Polar molecules have an overall charge separation. A good rule of thumb is: unsymmetrical molecules are usually polar. Asymmetry can be determined by drawing the molecule, and inspecting the horizontal and vertical symmetries. Symmetrical molecules are usually non polar. Molecular dipoles are the result of unequal sharing of elections in a molecule. Why does this happen? It is because electrons want to be as far away from each other as possible. In different molecules, this can be achieved in different ways.
For example, if we have CH4, we can easily draw its Lewis dot diagram (electron) or bond diagram. It is symmetrical, and is therefore non polar, even though it was intramolecular polar bonds. As a result, this molecule can only form London dispersion forces.
Let’s look at another molecule, NH3. This molecule has a lone pair, and this creates asymmetry. And therefore, it is polar. It creates a negative and positive dipole. If two molecules of NH3 are attracted to each other in this manner, it is a dipole-dipole bond.

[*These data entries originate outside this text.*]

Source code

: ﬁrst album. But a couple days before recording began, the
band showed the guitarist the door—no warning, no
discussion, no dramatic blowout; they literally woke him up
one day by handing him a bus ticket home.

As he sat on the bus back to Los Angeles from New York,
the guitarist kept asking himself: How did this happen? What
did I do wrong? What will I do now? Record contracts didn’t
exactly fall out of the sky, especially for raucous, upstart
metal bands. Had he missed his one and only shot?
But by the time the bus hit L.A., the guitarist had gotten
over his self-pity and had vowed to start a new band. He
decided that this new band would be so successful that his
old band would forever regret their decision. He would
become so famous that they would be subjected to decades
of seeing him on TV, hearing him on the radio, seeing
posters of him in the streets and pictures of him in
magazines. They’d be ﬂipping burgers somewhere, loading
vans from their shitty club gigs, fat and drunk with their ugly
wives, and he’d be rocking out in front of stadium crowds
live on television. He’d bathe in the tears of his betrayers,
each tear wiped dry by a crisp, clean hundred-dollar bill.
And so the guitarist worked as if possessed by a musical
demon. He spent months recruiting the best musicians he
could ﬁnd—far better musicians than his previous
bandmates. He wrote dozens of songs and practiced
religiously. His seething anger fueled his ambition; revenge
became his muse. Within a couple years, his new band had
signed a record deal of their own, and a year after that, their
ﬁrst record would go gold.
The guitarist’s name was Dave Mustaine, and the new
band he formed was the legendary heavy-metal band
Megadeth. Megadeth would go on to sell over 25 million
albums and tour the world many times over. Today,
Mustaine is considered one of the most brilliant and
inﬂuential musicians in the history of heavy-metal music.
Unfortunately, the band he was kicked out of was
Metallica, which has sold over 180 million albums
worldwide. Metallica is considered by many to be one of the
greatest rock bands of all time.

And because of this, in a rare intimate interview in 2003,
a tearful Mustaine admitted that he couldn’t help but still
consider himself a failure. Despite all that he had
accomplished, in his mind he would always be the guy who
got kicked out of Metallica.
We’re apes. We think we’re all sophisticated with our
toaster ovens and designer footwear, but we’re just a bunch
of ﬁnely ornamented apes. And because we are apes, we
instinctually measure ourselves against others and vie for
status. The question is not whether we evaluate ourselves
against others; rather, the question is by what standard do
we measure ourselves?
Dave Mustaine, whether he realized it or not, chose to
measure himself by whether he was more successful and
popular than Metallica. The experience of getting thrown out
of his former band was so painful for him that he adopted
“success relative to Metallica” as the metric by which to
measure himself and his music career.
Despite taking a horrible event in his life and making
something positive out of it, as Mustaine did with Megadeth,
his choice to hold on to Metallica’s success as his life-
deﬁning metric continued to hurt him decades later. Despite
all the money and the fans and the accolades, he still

The Hs and lone pair electrons cause the molecule to form a pyramidal shape, separated by 107o. If we take a tour back to CH4, this molecule’s shape was tetrahedral with 109.5o between them.
The dipole symbol means partially charged.
You may be thinking water is linear, meaning no polar. If you do, then you are very, very wrong. If water wasn’t polar, then life would not exist as we know it. To calculate the EN for water may be hard. But in order to do so, we only look at the bond between H and O, since only they are connected. Since O is 3.44, and H is 2.20, the EN difference is 1.24, forming a polar covalent bond.
A compound, such as CCl2F2 may be drawn as a Lewis dot diagram. We do so, and put the Fs on opposite ends, making it appear symmetrical. We conclude it is non-polar. However, this is wrong. Because the molecule takes a tetrahedral shape, it is in fact a distorted tetrahedral, and consequently polar.